SOURCE TEXT.

^^^^^^^^

While these relations have been widely recognized, they have also frequently been ignored or misunderstood, as academic disciplines have gone their separate ways within their modern institutional settings. Philosophy has often turned to science or mathematics as providing models of knowledge; in doing so it has often explicitly set itself against cultural entanglements and literary devices, rejecting, at least officially, the importance of plot, figuration, and imagery in favor of supposedly plain speech about the truth. Literary study has moved variously through formalism, structuralism, poststructuralism, and cultural studies, among other movements, as modes of approach to a literary text. In doing so it has understood literary texts as sample instances of images, structures, personal styles, or failures of consciousness, or it has seen the literary text as a largely fungible product, fundamentally shaped by wider pressures and patterns of consumption and expectation that affect and figure in nonliterary textual production as well. It has thus set itself against the idea that major literary texts productively and originally address philosophical problems of value and commitment precisely through their form, diction, imagery, and development, even while these works also resist claiming conclusively to solve the problems that occupy them.
These distinct academic traditions have yielded important perspectives and insights. But in the end none of them has been kind to the idea of major literary works as achievements in thinking about values and human life, often in distinctive, open, self-revising, self-critical ways. At the same time readers outside institutional settings, and often enough philosophers and literary scholars too, have turned to major literary texts precisely in order to engage with their productive, materially, and medially specific patterns and processes of thinking. These turns to literature have, however, not so far been systematically encouraged within disciplines, and they have generally occurred independently of each other.
The aim of this series is to make manifest the multiple, complex engagements with philosophical ideas and problems that lie at the hearts of major literary texts. In doing so, its volumes aim not only to help philosophers and literary scholars of various kinds to find rich affinities and provocations to further thought and work, they also aim to bridge various gaps between academic disciplines and between those disciplines and the experiences of extrainstitutional readers.

^^^^^^^^

Please name the movements that, according to the passage on philosophy and literature, literary study has moved through.

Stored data
^^^^^^^^

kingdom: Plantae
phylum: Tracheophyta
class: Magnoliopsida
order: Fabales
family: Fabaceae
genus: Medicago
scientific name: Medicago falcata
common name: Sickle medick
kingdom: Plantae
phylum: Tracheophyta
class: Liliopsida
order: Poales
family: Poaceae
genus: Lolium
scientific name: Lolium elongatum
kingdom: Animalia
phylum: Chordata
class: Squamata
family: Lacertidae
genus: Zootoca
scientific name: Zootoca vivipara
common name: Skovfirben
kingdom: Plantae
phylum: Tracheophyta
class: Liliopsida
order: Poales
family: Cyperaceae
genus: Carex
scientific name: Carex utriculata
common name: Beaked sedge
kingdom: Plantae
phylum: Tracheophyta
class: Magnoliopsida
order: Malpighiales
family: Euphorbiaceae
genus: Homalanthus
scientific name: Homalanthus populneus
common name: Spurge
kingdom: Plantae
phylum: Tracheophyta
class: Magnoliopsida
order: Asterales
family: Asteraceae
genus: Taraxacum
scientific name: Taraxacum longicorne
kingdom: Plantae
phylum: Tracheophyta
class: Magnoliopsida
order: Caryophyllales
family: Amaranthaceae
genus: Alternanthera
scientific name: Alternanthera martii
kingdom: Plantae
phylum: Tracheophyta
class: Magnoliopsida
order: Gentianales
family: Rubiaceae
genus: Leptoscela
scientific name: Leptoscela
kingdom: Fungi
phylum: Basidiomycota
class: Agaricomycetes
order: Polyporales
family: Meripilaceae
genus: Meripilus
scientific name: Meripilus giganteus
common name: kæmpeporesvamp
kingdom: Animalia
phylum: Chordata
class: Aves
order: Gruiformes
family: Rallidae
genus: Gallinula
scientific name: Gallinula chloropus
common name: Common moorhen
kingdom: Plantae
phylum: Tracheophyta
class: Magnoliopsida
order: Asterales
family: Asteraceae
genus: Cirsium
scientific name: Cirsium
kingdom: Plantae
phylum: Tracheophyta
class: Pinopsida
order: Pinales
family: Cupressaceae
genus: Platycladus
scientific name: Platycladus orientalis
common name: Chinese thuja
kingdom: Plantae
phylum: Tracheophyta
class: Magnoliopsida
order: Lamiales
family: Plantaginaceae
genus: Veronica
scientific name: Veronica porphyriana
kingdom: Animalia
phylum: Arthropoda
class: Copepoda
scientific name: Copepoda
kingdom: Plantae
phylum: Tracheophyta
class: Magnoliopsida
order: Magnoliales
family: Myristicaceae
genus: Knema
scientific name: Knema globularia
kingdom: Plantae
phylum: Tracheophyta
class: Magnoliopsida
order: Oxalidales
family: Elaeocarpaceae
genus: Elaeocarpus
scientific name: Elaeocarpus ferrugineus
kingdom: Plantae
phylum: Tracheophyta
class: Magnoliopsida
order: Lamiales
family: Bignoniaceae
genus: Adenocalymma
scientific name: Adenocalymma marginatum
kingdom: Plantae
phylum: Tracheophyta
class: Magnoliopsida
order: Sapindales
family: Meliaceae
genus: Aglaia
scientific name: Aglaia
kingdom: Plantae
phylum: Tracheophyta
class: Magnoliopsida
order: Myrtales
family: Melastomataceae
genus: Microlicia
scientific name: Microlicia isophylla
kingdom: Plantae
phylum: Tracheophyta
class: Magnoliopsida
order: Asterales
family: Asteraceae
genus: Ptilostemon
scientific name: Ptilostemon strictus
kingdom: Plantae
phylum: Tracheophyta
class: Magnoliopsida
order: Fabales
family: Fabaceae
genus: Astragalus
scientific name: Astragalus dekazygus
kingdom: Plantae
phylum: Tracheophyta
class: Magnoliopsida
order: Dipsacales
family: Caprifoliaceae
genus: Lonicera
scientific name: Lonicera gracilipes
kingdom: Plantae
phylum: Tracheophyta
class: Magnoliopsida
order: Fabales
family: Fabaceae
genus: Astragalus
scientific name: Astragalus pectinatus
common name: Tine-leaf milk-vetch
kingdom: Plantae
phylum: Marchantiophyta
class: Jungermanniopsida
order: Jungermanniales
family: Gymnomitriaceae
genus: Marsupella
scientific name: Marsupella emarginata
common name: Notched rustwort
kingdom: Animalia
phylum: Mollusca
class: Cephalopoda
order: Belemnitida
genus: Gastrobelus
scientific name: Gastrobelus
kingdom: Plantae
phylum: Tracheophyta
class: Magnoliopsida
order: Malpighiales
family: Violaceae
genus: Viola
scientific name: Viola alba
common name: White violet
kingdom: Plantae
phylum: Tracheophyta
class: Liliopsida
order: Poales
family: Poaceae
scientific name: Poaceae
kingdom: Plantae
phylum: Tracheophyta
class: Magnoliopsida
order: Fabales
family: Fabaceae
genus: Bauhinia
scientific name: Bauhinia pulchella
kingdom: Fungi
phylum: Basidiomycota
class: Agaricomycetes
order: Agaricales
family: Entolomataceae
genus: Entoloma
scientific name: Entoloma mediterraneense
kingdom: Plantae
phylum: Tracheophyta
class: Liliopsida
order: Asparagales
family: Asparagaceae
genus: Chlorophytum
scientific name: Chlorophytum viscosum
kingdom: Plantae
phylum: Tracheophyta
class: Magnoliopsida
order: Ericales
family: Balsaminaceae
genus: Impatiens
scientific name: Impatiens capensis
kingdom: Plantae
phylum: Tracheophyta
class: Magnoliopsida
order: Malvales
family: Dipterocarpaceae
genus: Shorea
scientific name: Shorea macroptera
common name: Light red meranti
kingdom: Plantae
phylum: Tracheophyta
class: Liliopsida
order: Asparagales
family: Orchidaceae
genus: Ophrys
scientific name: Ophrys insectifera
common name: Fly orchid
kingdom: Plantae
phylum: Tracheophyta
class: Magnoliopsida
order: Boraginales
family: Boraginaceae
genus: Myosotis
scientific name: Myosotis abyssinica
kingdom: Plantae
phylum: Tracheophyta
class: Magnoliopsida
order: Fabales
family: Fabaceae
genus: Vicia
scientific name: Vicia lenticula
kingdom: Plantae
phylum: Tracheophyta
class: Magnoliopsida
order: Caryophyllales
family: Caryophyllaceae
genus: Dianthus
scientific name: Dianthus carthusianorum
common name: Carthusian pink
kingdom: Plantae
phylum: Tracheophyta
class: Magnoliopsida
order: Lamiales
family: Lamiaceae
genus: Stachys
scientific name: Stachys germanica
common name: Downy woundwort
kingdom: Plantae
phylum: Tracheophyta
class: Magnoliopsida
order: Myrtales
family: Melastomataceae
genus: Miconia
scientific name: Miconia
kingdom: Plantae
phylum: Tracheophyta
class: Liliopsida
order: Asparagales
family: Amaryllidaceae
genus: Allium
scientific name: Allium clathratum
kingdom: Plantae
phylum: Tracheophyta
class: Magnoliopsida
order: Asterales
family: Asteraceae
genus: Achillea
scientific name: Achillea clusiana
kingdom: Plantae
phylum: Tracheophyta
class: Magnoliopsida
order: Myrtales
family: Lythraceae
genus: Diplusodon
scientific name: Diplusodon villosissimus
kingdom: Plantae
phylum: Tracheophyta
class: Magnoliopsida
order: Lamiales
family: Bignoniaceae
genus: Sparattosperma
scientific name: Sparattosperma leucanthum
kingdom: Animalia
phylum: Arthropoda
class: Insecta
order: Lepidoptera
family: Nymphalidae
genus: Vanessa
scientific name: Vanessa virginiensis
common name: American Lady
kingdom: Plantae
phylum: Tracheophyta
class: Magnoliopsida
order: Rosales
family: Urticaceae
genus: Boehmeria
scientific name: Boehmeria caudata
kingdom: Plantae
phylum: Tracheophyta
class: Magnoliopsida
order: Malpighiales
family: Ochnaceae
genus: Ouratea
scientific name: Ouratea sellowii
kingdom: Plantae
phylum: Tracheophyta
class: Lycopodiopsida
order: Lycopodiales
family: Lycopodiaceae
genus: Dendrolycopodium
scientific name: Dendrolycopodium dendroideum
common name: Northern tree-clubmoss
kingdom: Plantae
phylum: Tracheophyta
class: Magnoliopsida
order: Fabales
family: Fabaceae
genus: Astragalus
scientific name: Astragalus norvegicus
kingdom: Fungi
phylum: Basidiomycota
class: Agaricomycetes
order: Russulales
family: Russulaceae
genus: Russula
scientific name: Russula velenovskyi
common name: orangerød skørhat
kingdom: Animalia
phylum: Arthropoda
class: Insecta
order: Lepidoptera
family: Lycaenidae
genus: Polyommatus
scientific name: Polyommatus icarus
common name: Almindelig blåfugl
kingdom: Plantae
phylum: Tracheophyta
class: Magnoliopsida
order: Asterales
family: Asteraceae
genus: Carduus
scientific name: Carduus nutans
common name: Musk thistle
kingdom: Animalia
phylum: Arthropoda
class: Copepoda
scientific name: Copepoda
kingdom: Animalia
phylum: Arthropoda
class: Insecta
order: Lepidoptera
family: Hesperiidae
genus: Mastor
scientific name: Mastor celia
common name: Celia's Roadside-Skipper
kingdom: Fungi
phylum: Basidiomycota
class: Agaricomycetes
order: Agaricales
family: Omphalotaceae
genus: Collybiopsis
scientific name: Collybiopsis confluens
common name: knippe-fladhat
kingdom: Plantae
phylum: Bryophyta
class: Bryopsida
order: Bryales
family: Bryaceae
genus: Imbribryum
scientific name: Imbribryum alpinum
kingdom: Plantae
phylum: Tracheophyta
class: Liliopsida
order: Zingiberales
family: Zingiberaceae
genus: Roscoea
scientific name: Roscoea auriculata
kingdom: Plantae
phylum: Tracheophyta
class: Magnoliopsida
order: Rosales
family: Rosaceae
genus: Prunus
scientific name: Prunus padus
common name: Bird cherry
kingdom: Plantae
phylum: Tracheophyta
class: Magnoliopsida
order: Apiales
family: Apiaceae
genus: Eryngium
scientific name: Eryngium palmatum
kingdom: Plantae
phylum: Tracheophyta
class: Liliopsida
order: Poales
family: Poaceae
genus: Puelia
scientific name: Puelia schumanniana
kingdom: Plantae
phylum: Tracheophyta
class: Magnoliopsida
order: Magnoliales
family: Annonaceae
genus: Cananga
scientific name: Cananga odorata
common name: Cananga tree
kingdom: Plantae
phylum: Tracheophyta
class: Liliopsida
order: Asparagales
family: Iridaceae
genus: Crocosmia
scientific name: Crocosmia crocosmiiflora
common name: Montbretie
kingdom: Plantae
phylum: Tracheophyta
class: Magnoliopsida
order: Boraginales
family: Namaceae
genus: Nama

^^^^^^^^

FINISHED TASK. Formalism, structuralism, poststructuralism, and cultural studies, among other movements.